Segment Open
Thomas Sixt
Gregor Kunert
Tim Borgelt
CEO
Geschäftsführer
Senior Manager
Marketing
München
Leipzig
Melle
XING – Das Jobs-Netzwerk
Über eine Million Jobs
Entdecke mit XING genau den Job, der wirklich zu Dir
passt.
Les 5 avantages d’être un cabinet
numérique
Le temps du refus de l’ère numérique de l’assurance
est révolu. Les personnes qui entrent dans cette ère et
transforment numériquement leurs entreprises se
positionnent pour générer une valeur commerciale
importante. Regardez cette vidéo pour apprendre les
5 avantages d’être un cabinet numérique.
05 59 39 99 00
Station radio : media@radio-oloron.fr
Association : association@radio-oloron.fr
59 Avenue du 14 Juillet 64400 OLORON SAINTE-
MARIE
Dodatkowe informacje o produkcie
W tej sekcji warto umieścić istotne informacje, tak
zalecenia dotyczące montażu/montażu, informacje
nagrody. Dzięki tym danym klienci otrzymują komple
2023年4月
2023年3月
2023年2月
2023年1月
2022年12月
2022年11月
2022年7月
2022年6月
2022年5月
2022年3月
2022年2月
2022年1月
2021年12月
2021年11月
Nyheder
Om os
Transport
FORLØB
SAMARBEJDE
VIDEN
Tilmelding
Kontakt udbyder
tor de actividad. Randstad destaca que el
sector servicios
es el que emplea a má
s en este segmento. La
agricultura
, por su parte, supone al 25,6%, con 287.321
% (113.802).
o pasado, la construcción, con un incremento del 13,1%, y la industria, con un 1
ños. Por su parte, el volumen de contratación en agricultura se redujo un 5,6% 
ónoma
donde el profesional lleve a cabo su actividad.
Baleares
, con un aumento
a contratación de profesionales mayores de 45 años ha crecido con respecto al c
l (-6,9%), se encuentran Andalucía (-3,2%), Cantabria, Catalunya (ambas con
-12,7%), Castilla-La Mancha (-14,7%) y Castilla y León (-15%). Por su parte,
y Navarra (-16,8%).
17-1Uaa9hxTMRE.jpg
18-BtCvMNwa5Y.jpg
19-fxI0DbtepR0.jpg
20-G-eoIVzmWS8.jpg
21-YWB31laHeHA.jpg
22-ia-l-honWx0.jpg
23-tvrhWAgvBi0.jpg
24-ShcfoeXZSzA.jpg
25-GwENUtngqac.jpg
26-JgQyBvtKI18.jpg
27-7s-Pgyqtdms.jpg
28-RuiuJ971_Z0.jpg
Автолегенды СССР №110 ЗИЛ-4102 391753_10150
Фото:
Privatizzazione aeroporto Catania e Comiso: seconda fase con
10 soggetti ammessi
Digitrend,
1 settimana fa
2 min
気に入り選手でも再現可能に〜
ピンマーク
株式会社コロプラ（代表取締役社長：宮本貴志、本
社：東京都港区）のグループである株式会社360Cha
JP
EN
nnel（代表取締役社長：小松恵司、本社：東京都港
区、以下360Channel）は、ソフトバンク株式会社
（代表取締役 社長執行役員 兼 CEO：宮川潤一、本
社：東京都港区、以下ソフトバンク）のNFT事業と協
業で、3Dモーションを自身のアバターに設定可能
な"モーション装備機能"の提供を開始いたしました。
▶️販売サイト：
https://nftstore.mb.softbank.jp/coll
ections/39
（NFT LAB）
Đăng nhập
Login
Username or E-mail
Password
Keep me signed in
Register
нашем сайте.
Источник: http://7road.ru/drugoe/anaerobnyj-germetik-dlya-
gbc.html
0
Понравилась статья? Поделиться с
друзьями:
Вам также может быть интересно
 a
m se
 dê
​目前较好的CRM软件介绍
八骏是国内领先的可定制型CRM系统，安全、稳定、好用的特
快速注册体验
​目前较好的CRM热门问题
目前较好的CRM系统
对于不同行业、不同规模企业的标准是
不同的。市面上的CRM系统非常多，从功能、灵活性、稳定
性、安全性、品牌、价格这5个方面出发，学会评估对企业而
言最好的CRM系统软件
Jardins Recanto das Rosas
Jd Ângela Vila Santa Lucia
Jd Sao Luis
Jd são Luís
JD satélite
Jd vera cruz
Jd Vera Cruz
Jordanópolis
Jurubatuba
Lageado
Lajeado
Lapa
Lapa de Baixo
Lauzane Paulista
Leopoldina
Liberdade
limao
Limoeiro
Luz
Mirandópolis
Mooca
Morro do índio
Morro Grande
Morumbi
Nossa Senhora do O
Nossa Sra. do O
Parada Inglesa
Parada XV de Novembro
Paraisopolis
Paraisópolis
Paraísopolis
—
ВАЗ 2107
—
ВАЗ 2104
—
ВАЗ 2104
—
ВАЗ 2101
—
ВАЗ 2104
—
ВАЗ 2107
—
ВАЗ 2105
Segment Closed
__Try it__.
A verbatim copy of all the entries is the expected result.

__Answer space__.
Thomas Sixt
Gregor Kunert
Tim Borgelt
CEO
Geschäftsführer
Senior Manager
Marketing
München
Leipzig
Melle
XING – Das Jobs-Netzwerk
Über eine Million Jobs
Entdecke mit XING genau den Job, der wirklich zu Dir
passt.
Les 5 avantages d’être un cabinet
numérique
Le temps du refus de l’ère numérique de l’assurance
est révolu. Les personnes qui entrent dans cette ère et
transforment numériquement leurs entreprises se
positionnent pour générer une valeur commerciale
importante. Regardez cette vidéo pour apprendre les
5 avantages d’être un cabinet numérique.
05 59 39 99 00
Station radio : media@radio-oloron.fr
Association : association@radio-oloron.fr
59 Avenue du 14 Juillet 64400 OLORON SAINTE-
MARIE
Dodatkowe informacje o produkcie
W tej sekcji warto umieścić istotne informacje, tak
zalecenia dotyczące montażu/montażu, informacje
nagrody. Dzięki tym danym klienci otrzymują komple
2023年4月
2023年3月
2023年2月
2023年1月
2022年12月
2022年11月
2022年7月
2022年6月
2022年5月
2022年3月
2022年2月
2022年1月
2021年12月
2021年11月
Nyheder
Om os
Transport
FORLØB
SAMARBEJDE
VIDEN
Tilmelding
Kontakt udbyder
tor de actividad. Randstad destaca que el
sector servicios
es el que emplea a má
s en este segmento. La
agricultura
, por su parte, supone al 25,6%, con 287.321
% (113.802).
o pasado, la construcción, con un incremento del 13,1%, y la industria, con un 1
ños. Por su parte, el volumen de contratación en agricultura se redujo un 5,6% 
ónoma
donde el profesional lleve a cabo su actividad.
Baleares
, con un aumento
a contratación de profesionales mayores de 45 años ha crecido con respecto al c
l (-6,9%), se encuentran Andalucía (-3,2%), Cantabria, Catalunya (ambas con
-12,7%), Castilla-La Mancha (-14,7%) y Castilla y León (-15%). Por su parte,
y Navarra (-16,8%).
17-1Uaa9hxTMRE.jpg
18-BtCvMNwa5Y.jpg
19-fxI0DbtepR0.jpg
20-G-eoIVzmWS8.jpg
21-YWB31laHeHA.jpg
22-ia-l-honWx0.jpg
23-tvrhWAgvBi0.jpg
24-ShcfoeXZSzA.jpg
25-GwENUtngqac.jpg
26-JgQyBvtKI18.jpg
27-7s-Pgyqtdms.jpg
28-RuiuJ971_Z0.jpg
Автолегенды СССР №110 ЗИЛ-4102 391753_10150
Фото:
Privatizzazione aeroporto Catania e Comiso: seconda fase con
10 soggetti ammessi
Digitrend,
1 settimana fa
2 min
気に入り選手でも再現可能に〜
ピンマーク
株式会社コロプラ（代表取締役社長：宮本貴志、本
社：東京都港区）のグループである株式会社360Cha
JP
EN
nnel（代表取締役社長：小松恵司、本社：東京都港
区、以下360Channel）は、ソフトバンク株式会社
（代表取締役 社長執行役員 兼 CEO：宮川潤一、本
社：東京都港区、以下ソフトバンク）のNFT事業と協
業で、3Dモーションを自身のアバターに設定可能
な"モーション装備機能"の提供を開始いたしました。
▶️販売サイト：
https://nftstore.mb.softbank.jp/coll
ections/39
（NFT LAB）
Đăng nhập
Login
Username or E-mail
Password
Keep me signed in
Register
нашем сайте.
Источник: http://7road.ru/drugoe/anaerobnyj-germetik-dlya-
gbc.html
0
Понравилась статья? Поделиться с
друзьями:
Вам также может быть интересно
 a
m se
 dê
​目前较好的CRM软件介绍
八骏是国内领先的可定制型CRM系统，安全、稳定、好用的特
快速注册体验
​目前较好的CRM热门问题
目前较好的CRM系统
对于不同行业、不同规模企业的标准是
不同的。市面上的CRM系统非常多，从功能、灵活性、稳定
性、安全性、品牌、价格这5个方面出发，学会评估对企业而
言最好的CRM系统软件
Jardins Recanto das Rosas
Jd Ângela Vila Santa Lucia
Jd Sao Luis
Jd são Luís
JD satélite
Jd vera cruz
Jd Vera Cruz
Jordanópolis
Jurubatuba
Lageado
Lajeado
Lapa
Lapa de Baixo
Lauzane Paulista
Leopoldina
Liberdade
limao
Limoeiro
Luz
Mirandópolis
Mooca
Morro do índio
Morro Grande
Morumbi
Nossa Senhora do O
Nossa Sra. do O
Parada Inglesa
Parada XV de Novembro
Paraisopolis
Paraisópolis
Paraísopolis
—
ВАЗ 2107
—
ВАЗ 2104
—
ВАЗ 2104
—
ВАЗ 2101
—
ВАЗ 2104
—
ВАЗ 2107
—
ВАЗ 2105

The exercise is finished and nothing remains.